If the attacker did not exfiltrate data but merely prevented you from
accessing the data, then whether this meets the definition of “breach”
may depend on whether the prevention of access in any meaningful way
constituted a breach of the security of the data—as opposed to a
breach of the security of the system that contained the data. It’s a
subtle but meaningful distinction and one that should not be
overlooked or overplayed. The problem with ransomware is that either
the threat actor directly or the ransomware (software) indirectly has
some level of “access” to the target’s computers and computer
networks. This may mean that they also have access to data contained
on those computers and networks, but it may not. This is why it is
critical to understand how the ransomware entered the system, what it
did, and often, what it did not do. If a thorough investigation of the
methodology and behavior of the ransomware demonstrates that no
protected information was “seen” or “accessed” or “compromised” (that
is, that the attacker did not and could not have violated the
confidentiality of that data), then a good case can be made that a
“breach” did not occur, although the “security” of the data (from a
denial-of-access point of view) may have been impacted.

We have to keep in mind the purpose of data breach disclosure laws.
They are to say to customers, “You know that data that we said we
wouldn’t let others see? Yeah, well … we need to talk …” Presumably,
the customer can take remedial efforts to prevent harm from the
disclosure of that data—new credit card, new PIN, new password, new
liver and spleen? If the data has not been “accessed” or “compromised”
from a privacy standpoint, it’s not clear that breach disclosure
serves any purpose other than that served in “Animal House” when the
boys destroy Flounder’s brother’s car, and Otter says, “Face it, you
(messed) up … you trusted us.” (And he didn’t say “messed.”)

What You Don’t Know Will Kill You

The real problem comes when a forensic investigation is not feasible
or is inconclusive—where there is no evidence that protected data was
exfiltrated, but also that there is no evidence that it was not
exfiltrated. Remember, at this point, you have some sort of
“intrusion” and violation of the security of the system that has
impacted the “security” (well, the availability) of the protected
data. It’s like coming home and seeing that the windows and locks have
been tampered with. Everything inside looks fine, but is it reasonable
to assume that nothing was “stolen” or “copied?”

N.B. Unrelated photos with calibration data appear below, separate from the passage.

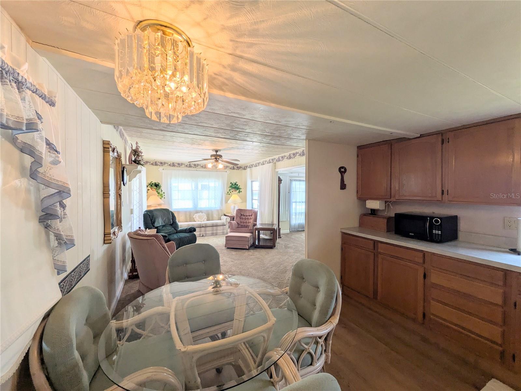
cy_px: 196
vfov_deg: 85.7
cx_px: 260
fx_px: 211
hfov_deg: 102.1
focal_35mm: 14
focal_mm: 1.83
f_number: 2.2
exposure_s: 1/145
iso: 47
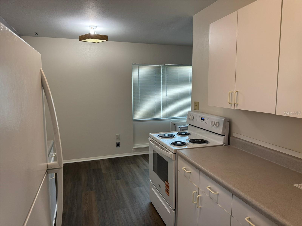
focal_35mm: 24
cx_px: 151
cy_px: 113
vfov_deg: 56.8
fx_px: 209
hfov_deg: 71.6
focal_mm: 6.76
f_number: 1.78
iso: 125
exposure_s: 1/120
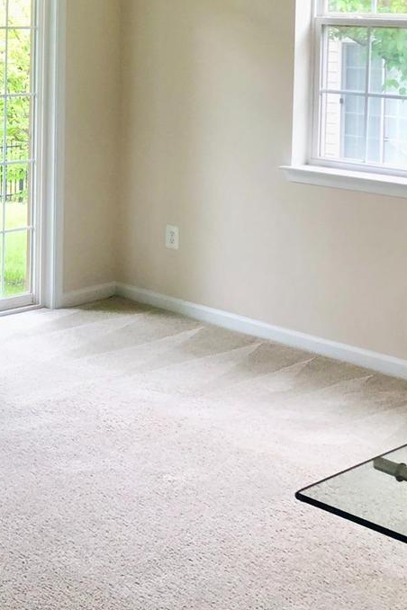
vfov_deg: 28.9
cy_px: 27
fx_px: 1119
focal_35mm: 66
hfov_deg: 19.7
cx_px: -50
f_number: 1.8
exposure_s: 1/40
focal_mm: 4
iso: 25
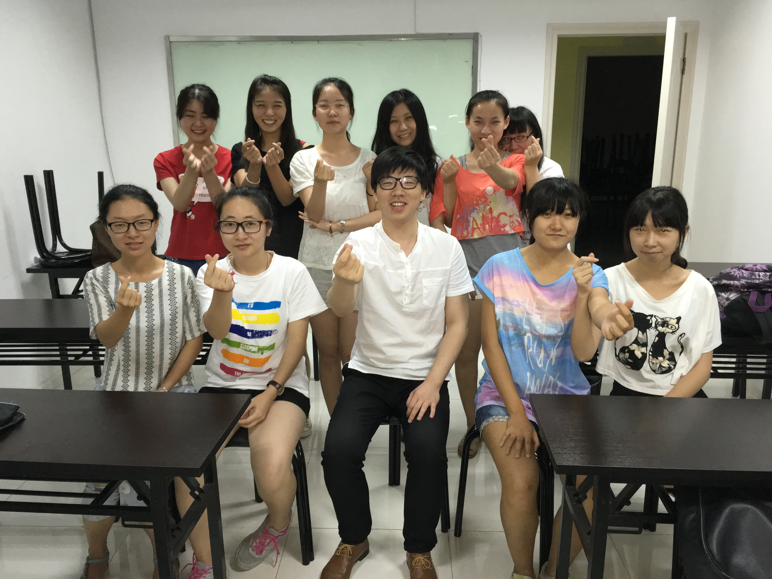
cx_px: 386
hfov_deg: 61.7
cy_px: 290
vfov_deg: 48.2
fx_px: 647
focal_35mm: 29
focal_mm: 4.15
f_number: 2.2
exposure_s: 1/25
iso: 160
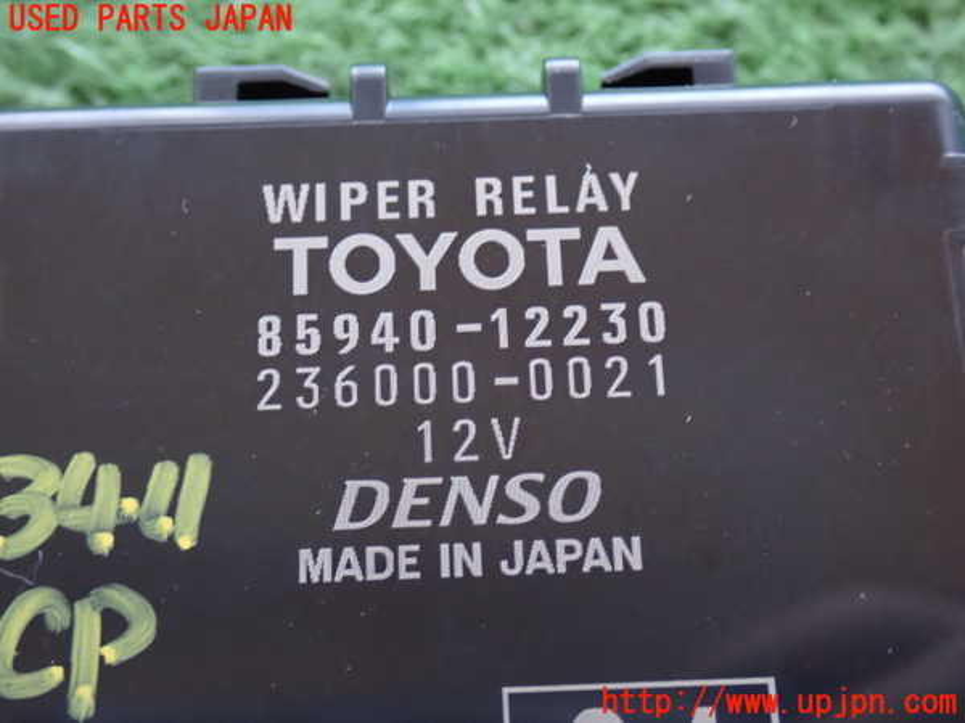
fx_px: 1617
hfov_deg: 33.2
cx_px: 482
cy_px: 362
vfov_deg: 25.2
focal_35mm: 58
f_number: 3.5
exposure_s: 1/15
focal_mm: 10.35
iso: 1250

Each circumstance will be different. The more monitoring and forensic
you have available, the better you will be able to answer that
question. If you find your data floating about and for sale on the
Dark Web it’s a pretty good bet that you suffered a breach. If you
receive a notification from a processor that you are a “common point
of purchase” for fraudulent transactions, it’s also a good bet that
there was a breach.

The important thing to note is that an attack—whether DDoS, ransomware
or other—is not necessarily a “breach,” but it’s not necessarily not a
breach.

Incident Response

It’s called “incident” response and not “breach response” for a
reason. A security “incident” may be much broader than a breach, and
may involve any actual or potential event which does or could
compromise either the confidentiality, availability or integrity of
data. Even attempted exploits (unsuccessful) might be considered to be
an “incident” or an “event.” While the data breach laws typically
don’t require notification of “events” or “incidents,” many
data-sharing contracts do. These may include cloud storage contracts,
data processing contracts, data transfer contracts or other
agreements. So just because a statute doesn’t require “breach”
notification of a ransomware event, that doesn’t mean you are off the
hook. You need to know what other obligations of disclosure you may be
subject to. These may be regulatory, contractual or may be imposed by
duties to prevent harm to third parties under tort or negligence law.

Suffice to say, there are no easy answers here. As a general rule, a
ransomware attack, such as a DDoS attack, demonstrates a vulnerability
in a system but probably (always equivocate) does not result in the
exposure of the data. But remember, your mileage may vary.